■ **Recorded data**
_ _ _ _ _

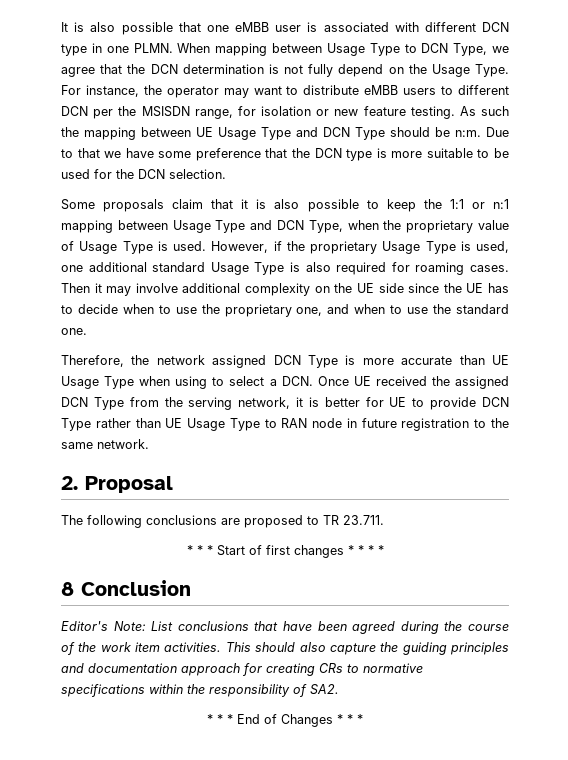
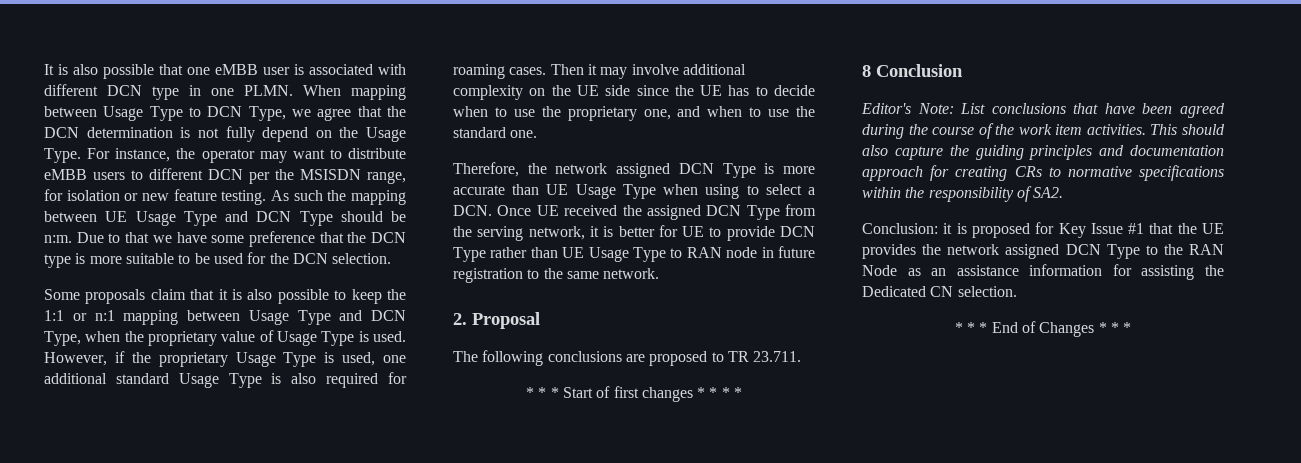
(339, 689) none -> [862,222,1224,238] [862,244,1224,259] [862,264,1224,280] [862,286,1017,297] // Conclusion: it is proposed for Key Issue #1 that the UE provides the network assigned DCN Type to the RAN Node as an assistance information for assisting the Dedicated CN selection.

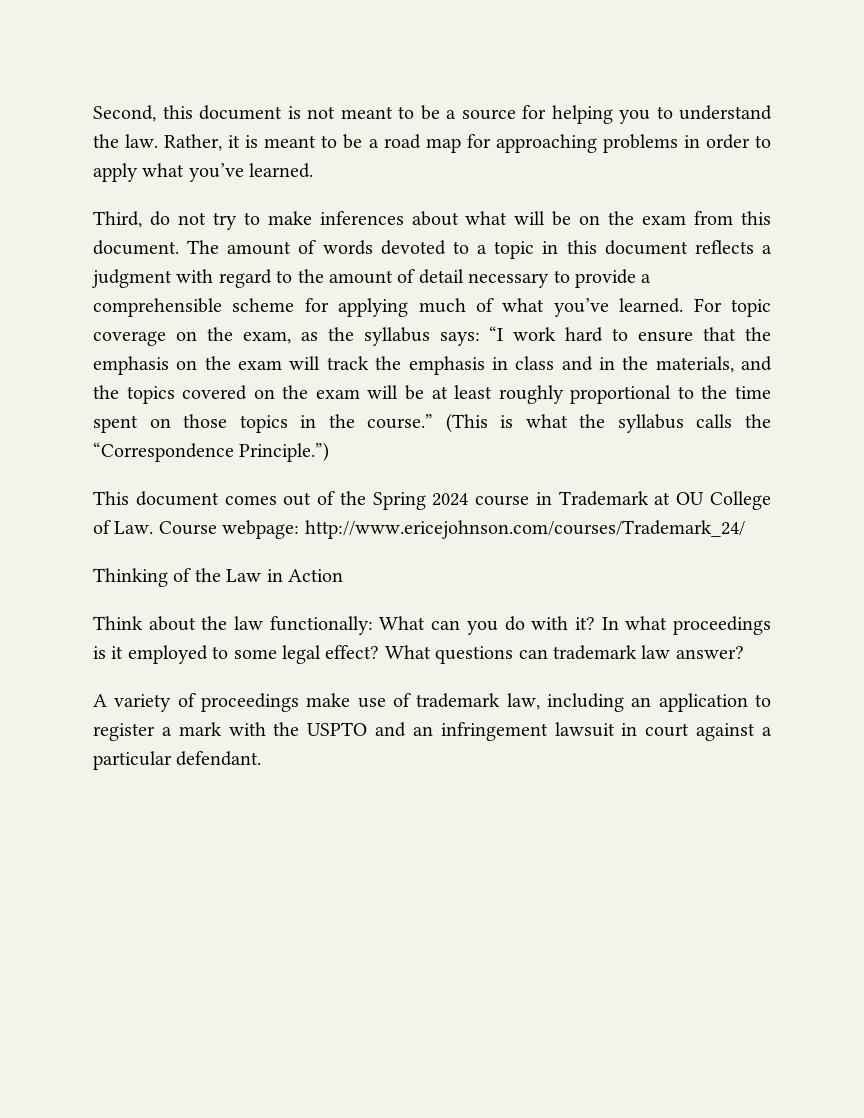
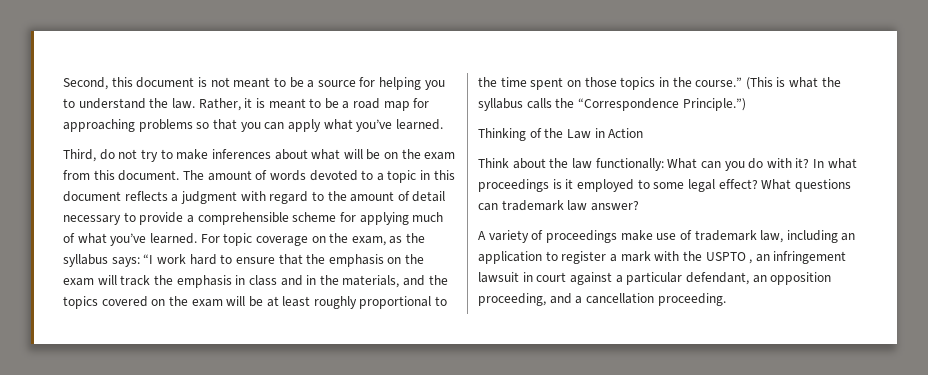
[683,134,771,149] in order to -> [196,119,285,132] so that you can
[93,491,771,510] [93,520,745,539] // This document comes out of the Spring 2024 course in Trademark at OU College of Law. Course webpage: http://www.ericejohnson.com/courses/Trademark_24/ -> (746, 104) none
[375,722,407,737] and -> [749,259,753,264] ,
[176,751,262,766] defendant. -> [685,272,832,285] [478,293,726,306] defendant, an opposition proceeding, and a cancellation proceeding.

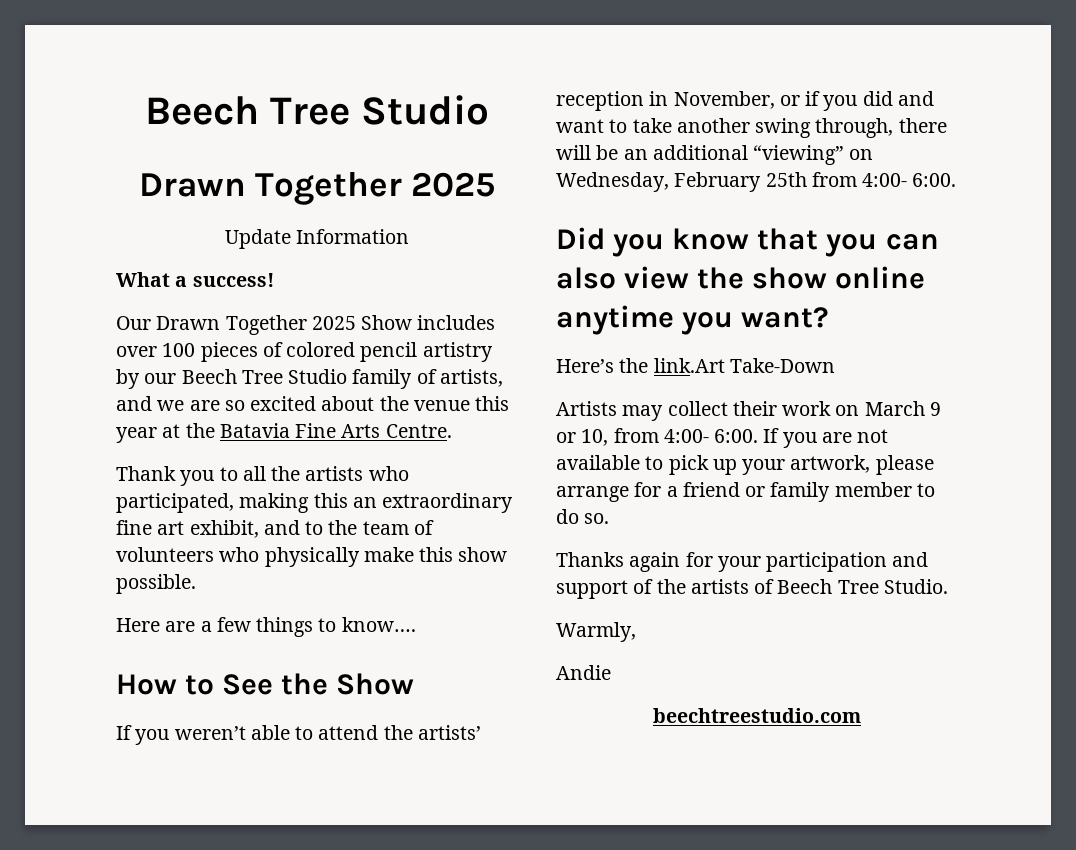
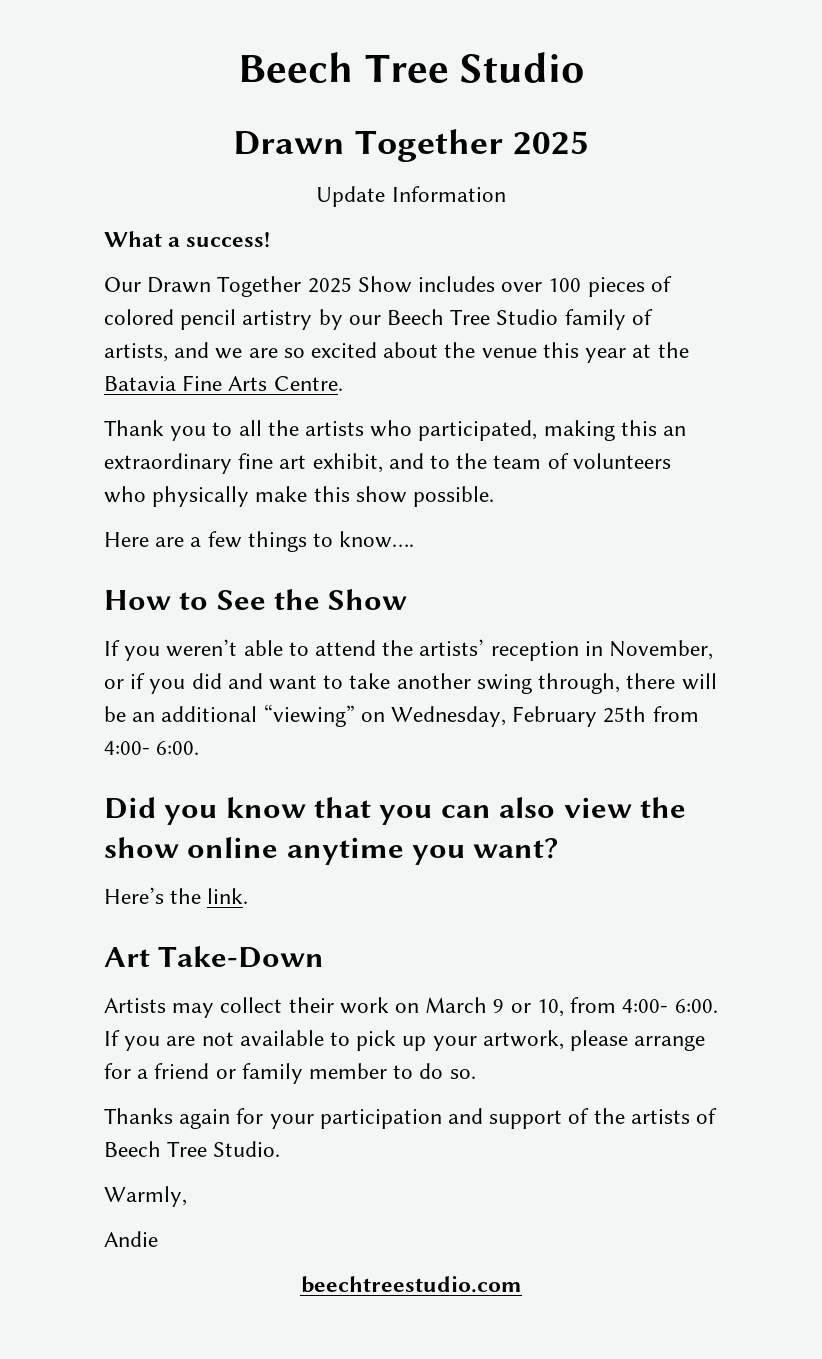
[653,358,725,373] link.Art -> [207,888,249,904] [104,947,150,967] link. // Art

_ _ _ _ _

■ **WORK REQUIRED**
Please repeat the entries exactly. Do not include the pictures.

■ **SOLUTION TO THIS PROBLEM**
(339, 689) none -> [862,222,1224,238] [862,244,1224,259] [862,264,1224,280] [862,286,1017,297] // Conclusion: it is proposed for Key Issue #1 that the UE provides the network assigned DCN Type to the RAN Node as an assistance information for assisting the Dedicated CN selection.

[683,134,771,149] in order to -> [196,119,285,132] so that you can
[93,491,771,510] [93,520,745,539] // This document comes out of the Spring 2024 course in Trademark at OU College of Law. Course webpage: http://www.ericejohnson.com/courses/Trademark_24/ -> (746, 104) none
[375,722,407,737] and -> [749,259,753,264] ,
[176,751,262,766] defendant. -> [685,272,832,285] [478,293,726,306] defendant, an opposition proceeding, and a cancellation proceeding.

[653,358,725,373] link.Art -> [207,888,249,904] [104,947,150,967] link. // Art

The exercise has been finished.